Morgan Stanley is the nation's largest wealth management firm with nearly 16,000 advisors and more than $2.2 trillion in assets. UBS is half that size, with approximately 6,900 advisors, though its brokerage force is the most productive based on revenue generated per advisor, according to earnings reports.

UBS’s departure from the protocol also comes in the wake of its transformation under President Tom Naratil. The wirehouse has tried to position itself as the preferred place for high-net-worth and ultrahigh-net-worth advisors to base their practices. UBS has attempted to shift resources from recruiting efforts to its current brokerage force, and it drastically simplified its compensation plan in 2016 (that plan will remain in place for 2018, a break from traditional wirehouse practice of annually tweaking broker pay).

"Our top priority is helping you reach your full potential, not recruiting advisors from our competitors," Naratil said in a memo sent to employees Monday morning.

The wirehouses have lost teams overseeing more than $12 billion in client assets over the past month, according to recent hiring announcements.
November 3

As soon as Morgan Stanley announced its exit from the protocol last month, industry insiders have speculated as to whether UBS and Merrill Lynch, which has also cut hiring efforts, would follow suit.

A Merrill Lynch spokeswoman has previously declined to comment on the firm's intentions.

The protocol came into existence when Merrill Lynch, Smith Barney and UBS decided it was in their best interests to create a smoother way for brokers to transition from one firm to another. Under the 2004 agreement, advisors can take certain pieces of client contact information without threat of being sued.

In the ensuing years, the number of protocol signatories has grown to nearly 1,700 firms.

In leaving the pact, Morgan Stanley said other firms were unfairly taking advantage of loopholes in the protocol; joining one day to recruit and leaving the next.

Morgan Stanley, like UBS and Merrill Lynch, has reduced recruiting efforts this year, citing the high cost of hiring bonuses. The wirehouses have also been losing top talent to fast-growing regional brokerages and the breakaway advisor movement. By leaving the protocol, firms could possibly enforce non-solicitation agreements.

Although Raymond James prominently said it would stick with the protocol, many industry observers ― including Stifel's CEO ― have suggested the pact would collapse without the support of the biggest brokerage firms.

"If at the end of the day the wirehouses aren't there, then what's the point of joining as a small firm?

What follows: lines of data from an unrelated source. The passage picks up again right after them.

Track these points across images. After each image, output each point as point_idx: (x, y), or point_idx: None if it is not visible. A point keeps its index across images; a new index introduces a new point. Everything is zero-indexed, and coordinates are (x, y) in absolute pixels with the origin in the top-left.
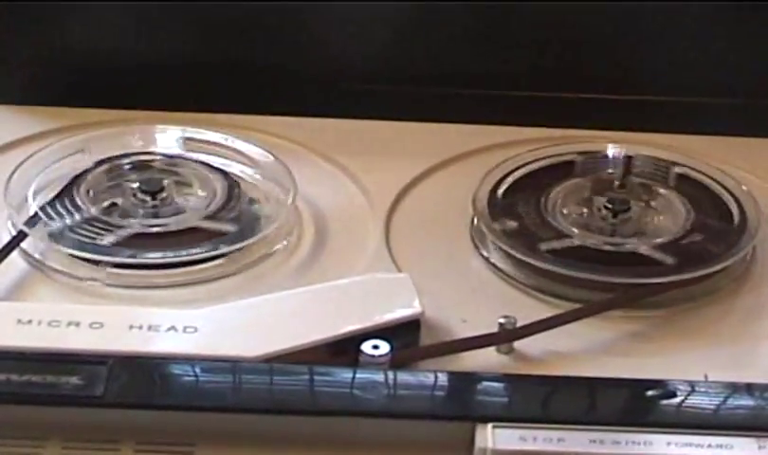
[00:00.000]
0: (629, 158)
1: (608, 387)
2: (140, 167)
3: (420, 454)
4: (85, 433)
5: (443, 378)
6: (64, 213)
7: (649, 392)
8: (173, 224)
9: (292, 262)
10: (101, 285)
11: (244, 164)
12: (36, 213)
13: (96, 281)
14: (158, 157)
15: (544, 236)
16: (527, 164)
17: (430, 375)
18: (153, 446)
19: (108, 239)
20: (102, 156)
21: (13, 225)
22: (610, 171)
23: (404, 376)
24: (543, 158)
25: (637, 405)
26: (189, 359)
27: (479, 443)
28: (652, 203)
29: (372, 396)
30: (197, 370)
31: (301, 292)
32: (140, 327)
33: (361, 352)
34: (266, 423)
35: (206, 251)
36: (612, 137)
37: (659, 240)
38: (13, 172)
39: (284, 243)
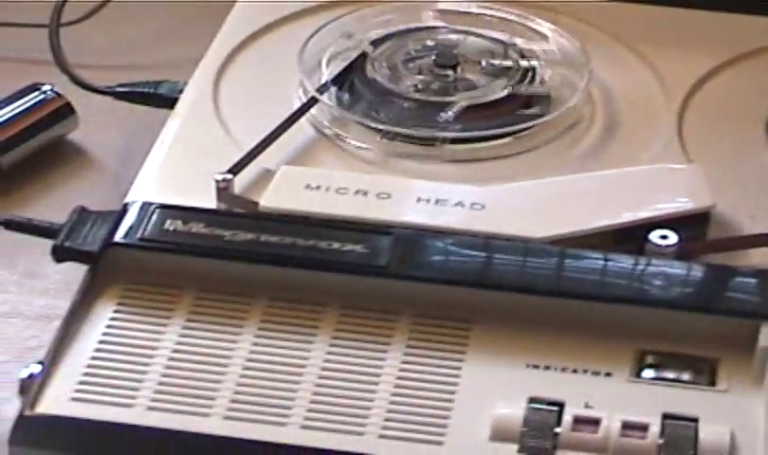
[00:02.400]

You don't get much and you give up that protection of the client base," attorney Dennis Concilla said in an interview earlier this month.

Morgan's announcement that day sparked a raft of departures: Approximately 60 registered reps overseeing more than $9 billion jumped to rival firms that week, according to hiring announcements and FINRA BrokerCheck records.

Will a similar exodus occur at UBS? Perhaps not, says the person familiar with the firm's internal discussions. Any UBS advisor planning to leave already saw Morgan Stanley's protocol decision and has therefore had several weeks to accelerate a career move.

And though UBS has reduced recruiting efforts, it's still continued to hire selectively. Earlier this month, the firm picked up a team managing about $900 million in client assets.

That kind of recruiting will likely continue even if the Broker Protocol unravels. After all, industry insiders say, there was plenty of recruiting pre-2004.